Unless otherwise determined by the Compensation Committee, each recipient will
forfeit his or her restricted stock if the recipient's employment with the
Company terminates during the vesting period applicable to the award for any
reason other than a termination of employment by the Company without cause, or
the recipient's death or disability. If the recipient's employment is terminated
by the Company without cause (and not by reason of death or disability) during
the vesting period, the recipient is entitled to pro-rated vesting of his or her
restricted stock based on the number of days employed during the vesting period.
If the recipient's employment is terminated during the vesting period due to his
or her death or disability, the recipient is entitled to vest with respect to
all of his or her restricted stock as of the date of termination.
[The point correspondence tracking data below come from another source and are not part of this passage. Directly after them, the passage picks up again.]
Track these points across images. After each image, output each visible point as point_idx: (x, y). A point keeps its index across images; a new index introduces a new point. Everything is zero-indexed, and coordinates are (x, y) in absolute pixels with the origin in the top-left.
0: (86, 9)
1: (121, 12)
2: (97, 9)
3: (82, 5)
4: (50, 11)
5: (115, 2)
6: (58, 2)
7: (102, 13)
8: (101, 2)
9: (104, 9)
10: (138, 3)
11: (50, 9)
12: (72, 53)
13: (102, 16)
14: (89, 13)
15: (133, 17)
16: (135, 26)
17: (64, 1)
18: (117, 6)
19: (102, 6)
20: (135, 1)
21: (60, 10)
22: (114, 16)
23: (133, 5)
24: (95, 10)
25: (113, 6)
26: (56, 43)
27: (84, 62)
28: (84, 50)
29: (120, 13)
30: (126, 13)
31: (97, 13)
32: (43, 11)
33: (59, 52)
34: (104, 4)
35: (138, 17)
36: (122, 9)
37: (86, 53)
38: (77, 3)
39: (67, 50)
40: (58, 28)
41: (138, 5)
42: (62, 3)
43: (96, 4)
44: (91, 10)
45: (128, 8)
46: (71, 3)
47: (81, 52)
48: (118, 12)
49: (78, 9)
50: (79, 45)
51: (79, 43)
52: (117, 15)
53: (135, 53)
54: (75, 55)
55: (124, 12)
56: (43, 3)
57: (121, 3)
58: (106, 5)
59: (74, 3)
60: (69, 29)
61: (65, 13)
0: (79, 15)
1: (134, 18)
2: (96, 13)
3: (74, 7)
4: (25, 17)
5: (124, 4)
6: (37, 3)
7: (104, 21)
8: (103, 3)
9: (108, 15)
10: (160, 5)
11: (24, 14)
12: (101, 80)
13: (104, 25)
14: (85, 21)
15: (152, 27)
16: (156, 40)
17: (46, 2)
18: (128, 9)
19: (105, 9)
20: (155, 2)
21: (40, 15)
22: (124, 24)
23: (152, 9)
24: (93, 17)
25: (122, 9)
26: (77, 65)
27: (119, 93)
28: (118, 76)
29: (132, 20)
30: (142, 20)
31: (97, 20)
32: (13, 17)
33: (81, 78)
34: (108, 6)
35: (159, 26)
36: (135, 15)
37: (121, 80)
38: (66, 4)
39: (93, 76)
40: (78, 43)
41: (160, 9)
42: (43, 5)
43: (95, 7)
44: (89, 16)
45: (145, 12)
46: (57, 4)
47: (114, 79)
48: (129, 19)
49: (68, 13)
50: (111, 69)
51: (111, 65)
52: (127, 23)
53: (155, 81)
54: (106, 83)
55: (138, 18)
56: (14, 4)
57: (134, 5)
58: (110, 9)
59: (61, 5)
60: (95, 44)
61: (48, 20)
In the event a
change of control of the Company occurs and within two years thereafter the
recipient is terminated by the Company without cause or by the recipient for
good reason, the recipient is entitled to vest with respect to all of his or her
restricted stock as of the date of termination.
The foregoing description of the restricted stock awards granted on January 2,
2020 to the Company's named executive officers is qualified in its entirety by
reference to the complete text of a Restricted Stock Agreement which contains
the terms of the award. The restricted stock awards to each of Messrs. Leach,
Harper and Giraud are based on a form Restricted Stock Agreement previously
approved by the Compensation Committee that was filed as Exhibit 10.3 to the
Company's Current Report on Form 8-K on January 4, 2019 and is incorporated
herein by reference.


Item 9.01 Financial Statements and Exhibits.



(d) Exhibits
Exhibit Number   Description

     10.1          Form of Performance Unit Award Agreement.